== Problem to solve ==
After finding "text [150, 1491, 1090, 1588]" in the material below, output its line and every line after it through the last, exactly, but not the pictures.

+++

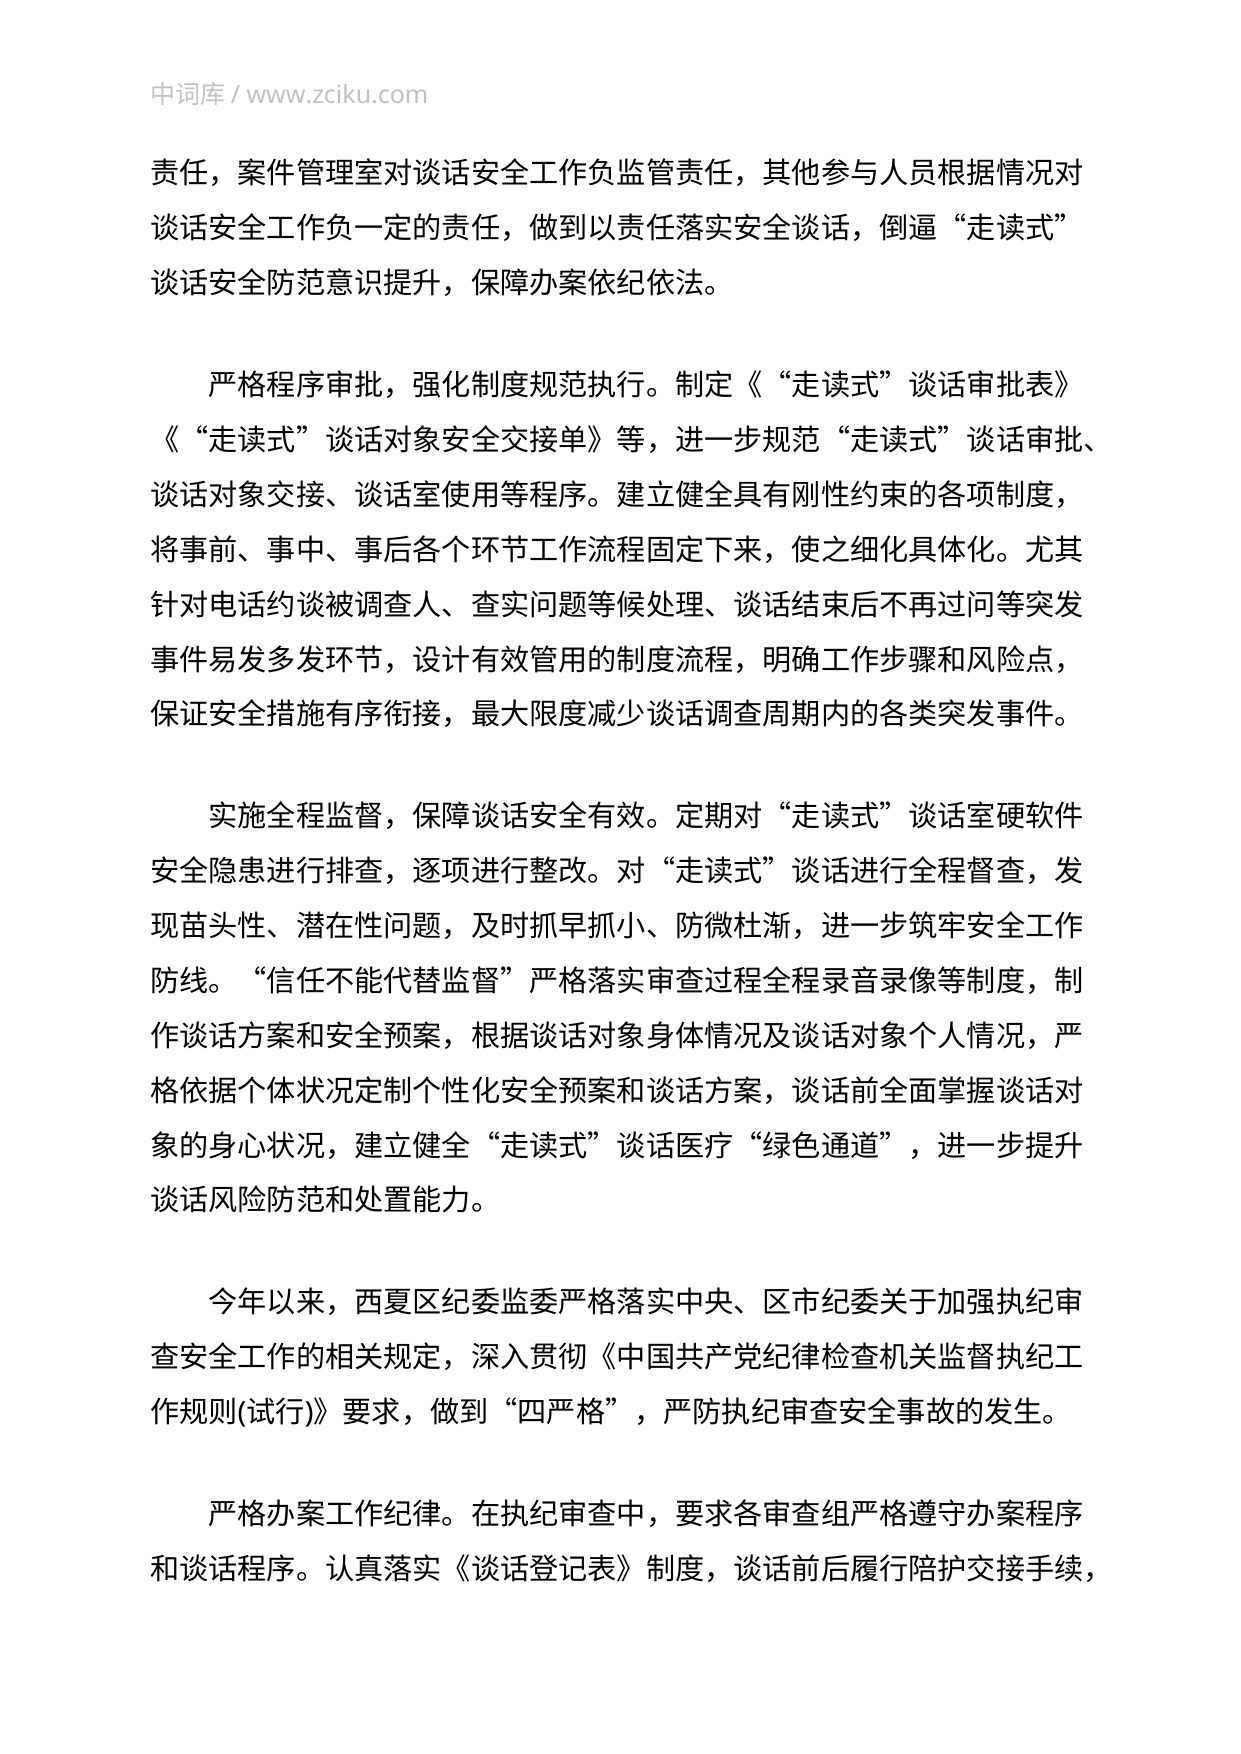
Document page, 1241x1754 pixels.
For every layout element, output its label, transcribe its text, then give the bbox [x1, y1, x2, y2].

text 严格程序审批，强化制度规范执行。制定《“走读式”谈话审批表》《“走读式”谈话对象安全交接单》等，进一步规范“走读式”谈话审批、谈话对象交接、谈话室使用等程序。建立健全具有刚性约束的各项制度，将事前、事中、事后各个环节工作流程固定下来，使之细化具体化。尤其针对电话约谈被调查人、查实问题等候处理、谈话结束后不再过问等突发事件易发多发环节，设计有效管用的制度流程，明确工作步骤和风险点，保证安全措施有序衔接，最大限度减少谈话调查周期内的各类突发事件。 [150, 362, 1090, 733]
text 今年以来，西夏区纪委监委严格落实中央、区市纪委关于加强执纪审查安全工作的相关规定，深入贯彻《中国共产党纪律检查机关监督执纪工作规则(试行)》要求，做到“四严格”，严防执纪审查安全事故的发生。 [150, 1279, 1090, 1431]
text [150, 1491, 1090, 1588]
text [150, 150, 1090, 302]
text 实施全程监督，保障谈话安全有效。定期对“走读式”谈话室硬软件安全隐患进行排查，逐项进行整改。对“走读式”谈话进行全程督查，发现苗头性、潜在性问题，及时抓早抓小、防微杜渐，进一步筑牢安全工作防线。“信任不能代替监督”严格落实审查过程全程录音录像等制度，制作谈话方案和安全预案，根据谈话对象身体情况及谈话对象个人情况，严格依据个体状况定制个性化安全预案和谈话方案，谈话前全面掌握谈话对象的身心状况，建立健全“走读式”谈话医疗“绿色通道”，进一步提升谈话风险防范和处置能力。 [150, 793, 1090, 1219]
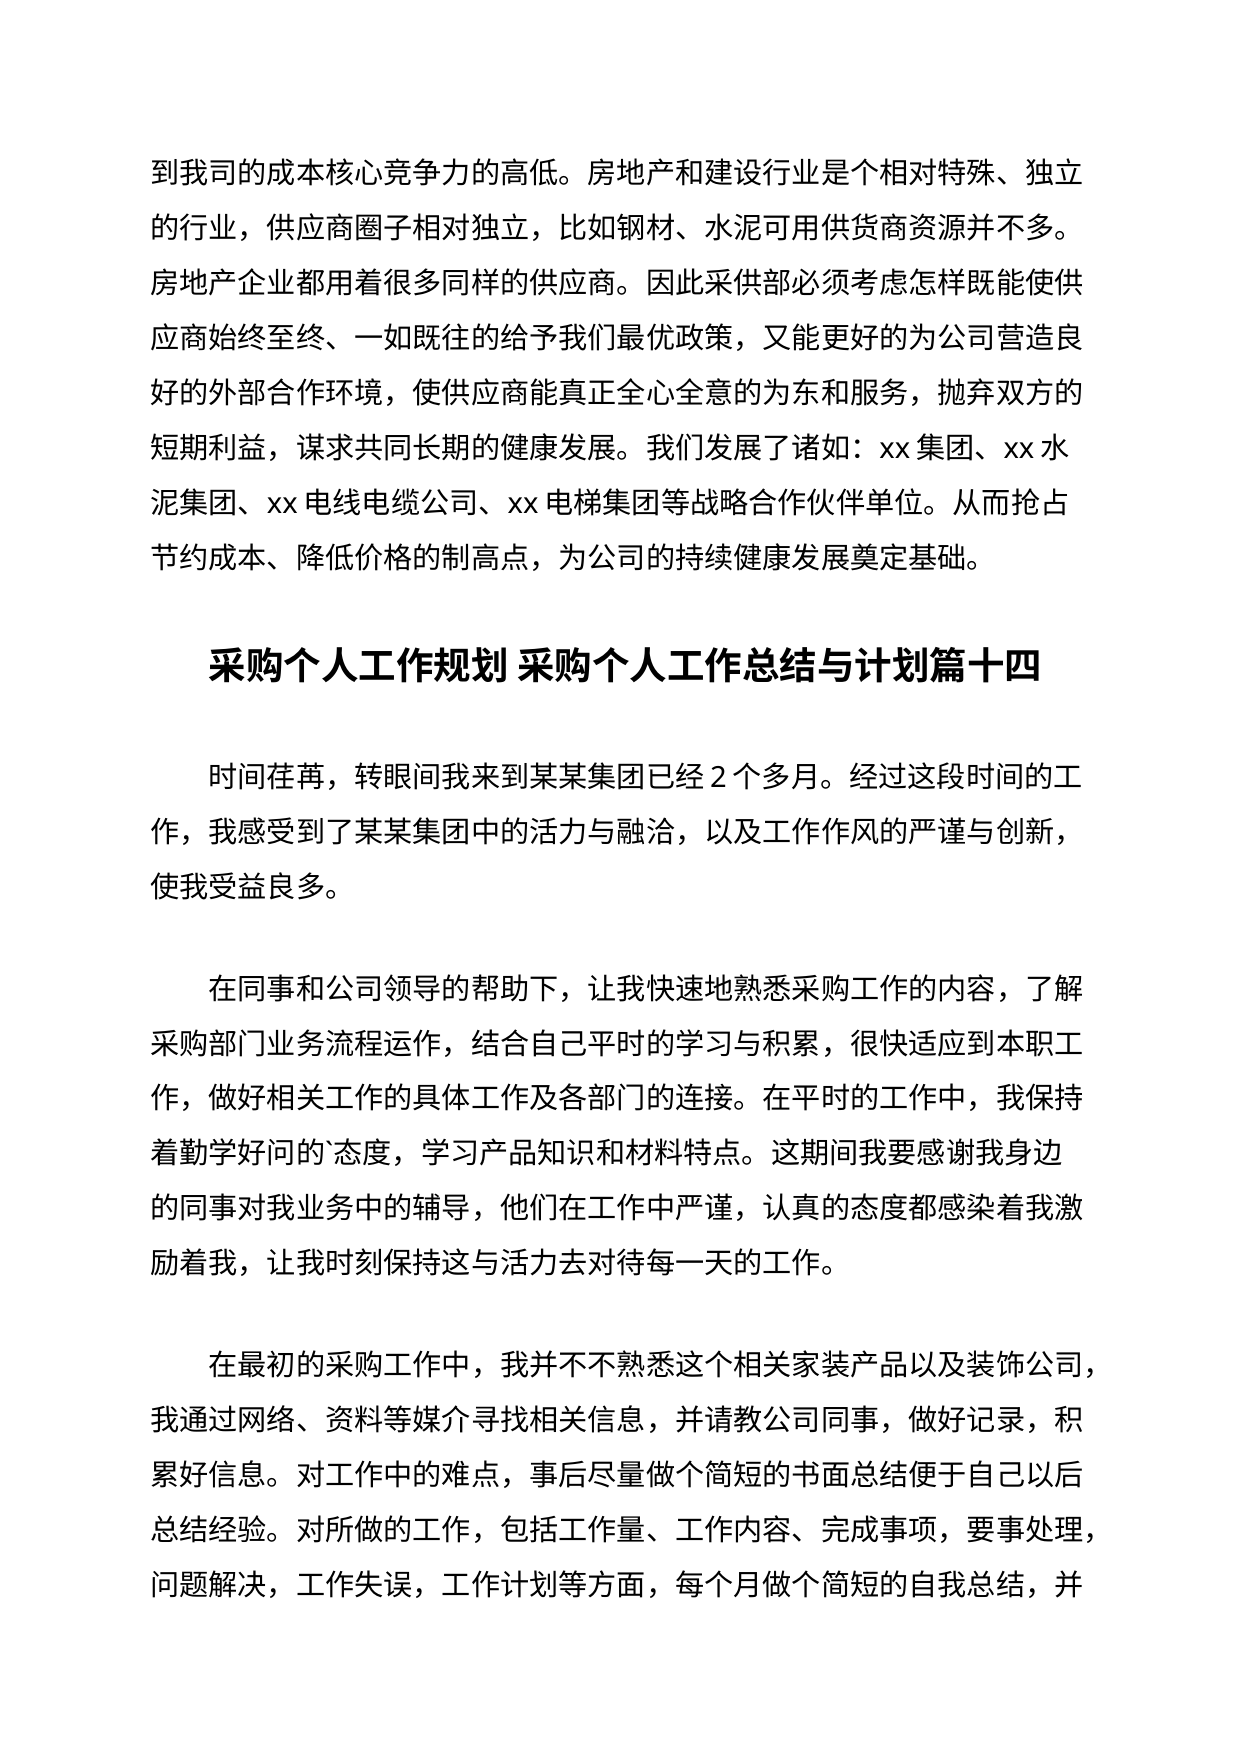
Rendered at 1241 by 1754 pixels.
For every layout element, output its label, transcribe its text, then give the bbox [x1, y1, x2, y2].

+++

== Exercise response ==
text [150, 1491, 1090, 1588]
text [150, 150, 1090, 302]
text 实施全程监督，保障谈话安全有效。定期对“走读式”谈话室硬软件安全隐患进行排查，逐项进行整改。对“走读式”谈话进行全程督查，发现苗头性、潜在性问题，及时抓早抓小、防微杜渐，进一步筑牢安全工作防线。“信任不能代替监督”严格落实审查过程全程录音录像等制度，制作谈话方案和安全预案，根据谈话对象身体情况及谈话对象个人情况，严格依据个体状况定制个性化安全预案和谈话方案，谈话前全面掌握谈话对象的身心状况，建立健全“走读式”谈话医疗“绿色通道”，进一步提升谈话风险防范和处置能力。 [150, 793, 1090, 1219]
Rendered at 1241 by 1754 pixels.
For every layout element, output its label, transcribe its text, then give the bbox [x1, y1, x2, y2].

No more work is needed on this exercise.